In the city of Kecskemét, in southeastern Novoselic, the young Roman priest known as Domenico Prelati visited the grand cathedral on his tour of the Ungarn Diocese of the Hunters' Church. The bishop, one Father Aleksander, was a young man who had stepped into shoes he could never fill. The previous bishop, one Father Levente, was a model Hunter with complete devotion to the higher cause he had been assigned. Aleksander, on the other hand, was of weak blood, with a crushing need for importance. Prelati, sensing the beginning of a great story, imbued Father Aleksander with that purpose.
Aleksander renounced the Hunters' Church, and sought power that only the Old Gods once wielded.
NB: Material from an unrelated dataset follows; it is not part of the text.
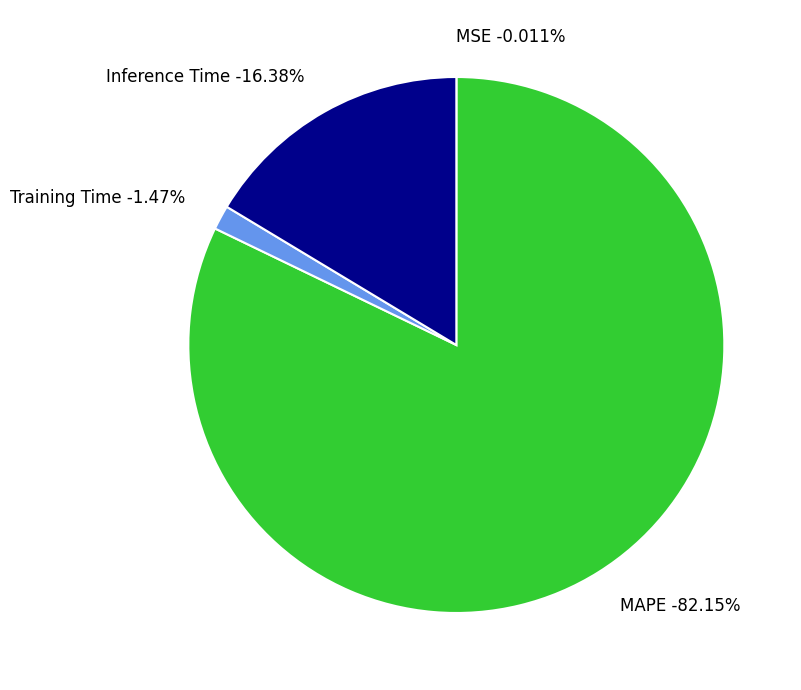

Which category has the biggest portion of the pie?

MAPE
To find this power, he made a pilgrimage to Hara Berezaiti, a mountain within Ottoman lands that existed only in myth. With Prelati's guidance, Aleksander found, or perhaps made, this mythical peak, and placed himself at the very top, to rend open the axis mundi, to drink from the manna of Dead Heaven. What ascended the mountain was the man Aleksander. What descended was The Father.
When The Father returned to his diocese, the clerics of Kecskemét fell to their knees and accepted their new Lord. A small militia sprang up in the city, attempting to secede from Novoselic as a whole. The matter was settled only through military intervention. Ingfried Kriegmonte, a Hunter of some renown, was the one to wrench The Father's power away from him and eventually slay him. The casualties of this campaign were many, with as many as 4,000 Novosel soldiers buried by the end of it all, and the Chief Royal Engineer, Gromm Bruzcenzka among them.
The subsequent purge and restructuring of the Hunters' Church left its number nearly halved, and a new Archbishop, Silvonne Alicolis, led the Church into a new era.